12/18 Seminar Speech


SpeakerProf. Naoya Shibata

OrganizationInstitute of Engineering Innovation, The University of Tokyo

TopicDirect electromagnetic field imaging of materials by atomic-resolution scanning transmission electron microscopy

Date10:20 , 2017.12.18

LocationRoom 101, Liberal Education Classroom Building


Ph.D. in Engineering (Materials Science), The University of Tokyo, 2003


Professor, Institute of Engineering Innovation, The University of Tokyo, 2017-present
Associate Professor, Institute of Engineering Innovation, The University of Tokyo, 2011-2017
Assistant Professor, Institute of Engineering Innovation, The University of Tokyo, 2007-2011
Research Associate, Institute of Engineering Innovation, The University of Tokyo, 2004-2007
JSPS Research Fellow Abroad, Visiting Scientist, Oak Ridge National Laboratory, 2003-2004

Research Interests:

Prof. Naoya Shibata's research focuses on the development of new imaging techniques in scanning transmission electron microscopy and their application to grain boundaries and interfaces in oxide materials.

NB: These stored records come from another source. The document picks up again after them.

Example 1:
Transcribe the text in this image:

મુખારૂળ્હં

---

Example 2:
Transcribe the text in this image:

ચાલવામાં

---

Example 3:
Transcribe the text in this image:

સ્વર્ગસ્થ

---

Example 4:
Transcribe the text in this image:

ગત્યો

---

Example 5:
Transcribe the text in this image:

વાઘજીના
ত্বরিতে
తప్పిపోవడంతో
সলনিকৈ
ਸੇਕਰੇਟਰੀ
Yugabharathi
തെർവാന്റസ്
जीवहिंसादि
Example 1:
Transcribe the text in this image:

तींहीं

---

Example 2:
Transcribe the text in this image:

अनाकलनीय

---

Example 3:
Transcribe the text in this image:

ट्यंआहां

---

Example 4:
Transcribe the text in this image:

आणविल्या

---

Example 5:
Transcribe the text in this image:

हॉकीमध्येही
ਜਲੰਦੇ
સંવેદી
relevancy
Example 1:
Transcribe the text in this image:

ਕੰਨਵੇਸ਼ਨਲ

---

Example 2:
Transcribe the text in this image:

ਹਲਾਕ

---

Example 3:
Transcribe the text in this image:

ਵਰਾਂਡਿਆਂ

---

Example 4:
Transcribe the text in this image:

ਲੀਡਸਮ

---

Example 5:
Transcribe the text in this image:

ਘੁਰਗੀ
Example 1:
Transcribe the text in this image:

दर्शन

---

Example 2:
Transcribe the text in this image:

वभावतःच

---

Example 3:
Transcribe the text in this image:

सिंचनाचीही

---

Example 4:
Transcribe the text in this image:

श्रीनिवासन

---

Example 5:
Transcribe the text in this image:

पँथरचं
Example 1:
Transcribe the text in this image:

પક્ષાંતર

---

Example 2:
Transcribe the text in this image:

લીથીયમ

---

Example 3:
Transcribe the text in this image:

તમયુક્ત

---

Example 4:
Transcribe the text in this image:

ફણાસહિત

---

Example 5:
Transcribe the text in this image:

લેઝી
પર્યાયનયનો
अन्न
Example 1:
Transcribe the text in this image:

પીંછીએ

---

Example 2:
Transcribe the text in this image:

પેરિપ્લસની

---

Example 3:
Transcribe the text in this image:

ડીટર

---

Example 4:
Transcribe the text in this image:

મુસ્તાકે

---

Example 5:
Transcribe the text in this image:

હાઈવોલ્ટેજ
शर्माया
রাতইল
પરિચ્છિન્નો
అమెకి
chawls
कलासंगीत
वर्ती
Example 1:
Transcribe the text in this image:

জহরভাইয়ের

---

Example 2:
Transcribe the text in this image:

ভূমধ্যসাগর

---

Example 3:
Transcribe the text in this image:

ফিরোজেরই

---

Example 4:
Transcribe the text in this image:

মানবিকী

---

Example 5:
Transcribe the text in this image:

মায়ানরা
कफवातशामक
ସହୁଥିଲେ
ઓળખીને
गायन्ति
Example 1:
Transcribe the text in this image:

Scanning transmission electron microscopy (STEM) boosted by aberration-correction technology has made possible the direct imaging and characterization of atomic and electronic structures at localized volumes of many materials and devices especially at interface regions where very interesting properties emerges. In STEM imaging, a very finely focused electron probe is scanned across the specimen and the transmitted and/or scattered electrons at each raster position are detected by the post-specimen detector(s) to form images. STEM image contrast is known to be strongly dependent on the detector geometries, and in turn we gain flexibility in determining the contrast characteristics of the STEM images by controlling the detector geometry. By elaborating special detector geometries, we can now not only image atomic structures of materials, but also can image local electromagnetic fields inside materials through differential phase contrast (DPC) imaging techniques [1]. We have been continuously developing area detectors that are capable of atomic-resolution STEM imaging. These area detectors can obtain 16 simultaneous atomic-resolution STEM images which are sensitive to the spatial distribution of scattered electrons on the detector plane [2]. By applying these area detectors, atomic-resolution DPC STEM imaging has been realized [3,4]. Having applied DPC STEM to the characterization of materials and devices, the local electric and magnetic field maps inside materials can be simultaneously obtained with ADF STEM images. We found that DPC STEM imaging is very powerful to directly characterize many interesting internal electromagnetic structures such as pn junctions in semiconductor devices [5], polar oxide interfaces and magnetic Skyrmions [6] which cannot be observed by normal STEM imaging techniques using annular type detectors.

[1] N. Shibata et al., Acc. Chem. Res., 50, 1502-1512 (2017).
[2] N. Shibata et al., J. Electro. Micros., 59, 473-479 (2010).
[3] N. Shibata et al., Nature Phys., 8, 611-615 (2012).
[4] N. Shibata et al., Nature Comm. 8, 15631 (2017).
[5] N. Shibata et al., Sci. Rep., 5, 10040 (2015).
[6] T. Matsumoto et al., Sci. Adv. 2, e1501280 (2016).